The letters to the 23 jurisdictions were sent nearly a week after Senate Democrats asked the departments of Justice and Homeland Security for more information about whether the administration would criminally charge local politicians over local laws that create protections for immigrants.
The Justice Department official emphasized that the department was fighting to enforce a statute enacted during former President Barack Obama’s administration. He added that the letters were sent after a review conducted by the department’s inspector general, which had evaluated whether many jurisdictions were still eligible for federal dollars based on their compliance with the statute.
Based on the review, the department determined that it needed to require nearly two dozen jurisdictions to produce documents related to information sharing with federal immigration agents, including details about their local laws and anything pertaining to policies or practices that could restrict information sharing.
Several of the local officials whom the Justice Department had targeted were blindsided by the letters and had not received them before the government announced them.

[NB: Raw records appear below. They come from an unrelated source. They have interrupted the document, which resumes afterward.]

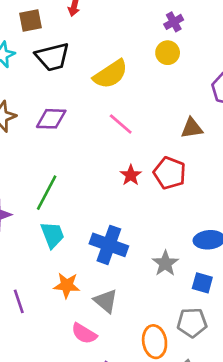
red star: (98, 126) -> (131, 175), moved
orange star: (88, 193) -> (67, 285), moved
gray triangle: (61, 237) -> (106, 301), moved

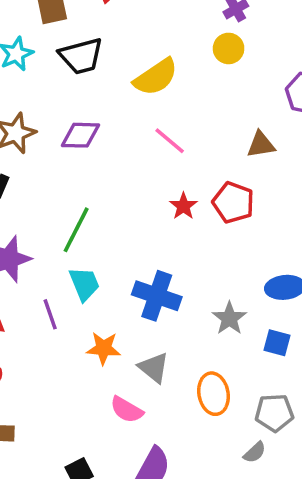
purple line: (19, 301) -> (50, 314), moved
gray pentagon: (192, 323) -> (274, 413), moved
orange ellipse: (155, 342) -> (214, 394), moved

“The Trump administration is once again threatening California and local jurisdictions because we are invoking our constitutionally protected right to protect our resources and the honest, hardworking people who are critical to our economy,” said Kevin de Leon, the leader of the California state Senate. “No number of threatening letters will change the fact that we are in compliance with federal law, nor will we be bullied or intimidated into betraying our immigrant community.”